Friday Five: Biblical bombshell (not), Joel Osteen deep dive, Onion-style real headlines and more

I bring you an update today courtesy of The Religion Guy.

Those of you who are regular GetReligion readers know that The Guy is Richard N. Ostling, who was a longtime religion writer with The Associated Press and Time magazine and received the Religion News Association's lifetime achievement award in 2006. Here at GetReligion we call him the "patriarch."

Back in March, Ostling wrote about a manuscript fragment of the Gospel of Mark supposedly dating back to the 1st Century A.D. He put it this way:

A long-brewing story, largely ignored by the media, could be the biggest biblical bombshell since a lad accidentally stumbled upon the Dead Sea Scrolls in 1947. Or not.

Here is the update from my esteemed colleague:

In case anyone is pursuing this story idea, it now appears that  “not” is the operative word. Brill has issued the long-delayed volume 83 of its Oxyrhynchus Papyri series and turns out Oxford paleography expert Dirk Obbink dates this text far later. It's still an important early find, but not the earth-shattering claim that was made by several evangelical exegetes. The so-called Papyrus 5345 fragment covers six verses, Mark 1:7-9, 16-18.

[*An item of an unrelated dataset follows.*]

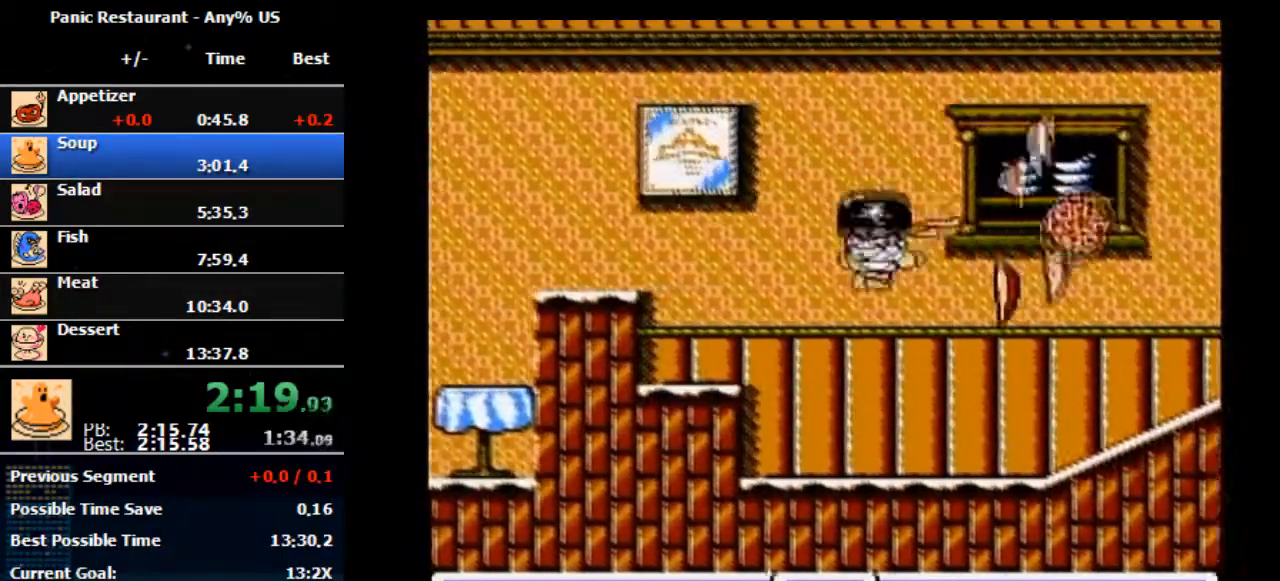
{"buttons": ["DPAD_RIGHT"], "events": []}
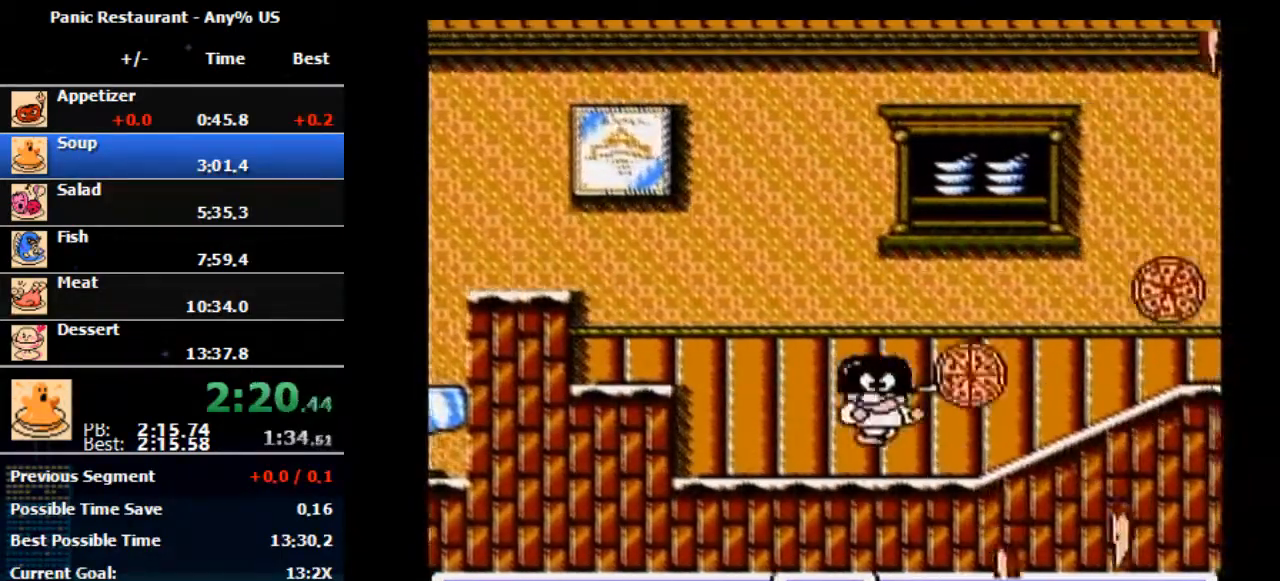
{"buttons": ["A", "DPAD_RIGHT"], "events": [[267, "A", "down"]]}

Daniel Wallace, who first announced the forthcoming bombshell in a 2012 debate with Bart Ehrman, explains what happened and apologizes to Ehrman and everyone else in a post on his blog. Also notable is this new posting by Elijah Hixson at a technical website about textual criticism. Hixson’s May 30 overview for Christianity Today shows there’s still a story the news media might explore.

 Good lessons here for journalists as well as biblical scholars. 

Now, let's dive into the Friday Five:

1. Religion story of the week: I plan to delve into this more next week, but the Houston Chronicle — which apparently no longer has a religion writer -- nonetheless has produced a major enterprise project on megachurch pastor and author Joel Osteen by business writer Katherine Blunt.

The series, which launched online Thursday, is titled "The Preacher's Son" and promises to explore "the origins and spectacular growth of Houston's Lakewood Church under pastor Joel Osteen."

I found the first part interesting and insightful, even if I'm certain it leaves some room for a constructive GetReligion critique.

2. Most popular GetReligion post: Editor Terry Mattingly's post headlined "It's wrath of God stuff: Thinking past Paige Patterson and into the Southern Baptist future" occupies the No. 1 spot this week. It probably helped that Ross Douthat of The New York Times quoted that post in his "The Baptist Apocalypse" column at midweek.

That one was published before more stunning news emerged Wednesday concerning Patterson and his role -- now stripped to nothing -- at Southwestern Baptist Theological Seminary in Fort Worth, Texas. For insight on that, see tmatt's Thursday post titled "Watching Southern Baptist dominoes: Whither the Paige Patterson files on 2003 rape report?" Did anyone catch the "Jaws" reference?

3. Guilt folder fodder (and more): I know this one has been circulating in our GetReligion email chains, but I don't think anyone has mentioned it in a post, so I'll do so.

New York Times faith and politics correspondent Elizabeth Dias -- of whom I am a fan -- followed Franklin Graham's bus caravan up California ahead of its primary.

His mission, Dias reported: to urge evangelicals to take a stand against their state's "blue wall." Does that equal lobbying for the GOP?

Read Dias' story on "The Evangelical Fight to Take Back California."

4. Shameless plug: U.S. church groups are canceling summer mission trips to Nicaragua amid ongoing political violence in Central America's poorest nation.

More than 90 people have died since clashes began six weeks ago between President Daniel Ortega's forces and civilian protesters, according to observers.

Read my story in The Christian Chronicle.

5. Final thought: As a reader noted in an email to GetReligion this week, real-life religion headlines sometimes sound like they were taken straight out of the satire newspaper The Onion or the Christian satire newspaper The Babylon Bee.

For example, try to guess which one of these headlines this week is not satire:

• Baptist church removing Jesus statue it deems too ‘Catholic’

• Televangelist says God told him he needs 4th private plane

Correct answer: Neither headline is satire or fake news. Both really happened. Folks, the Godbeat is never boring.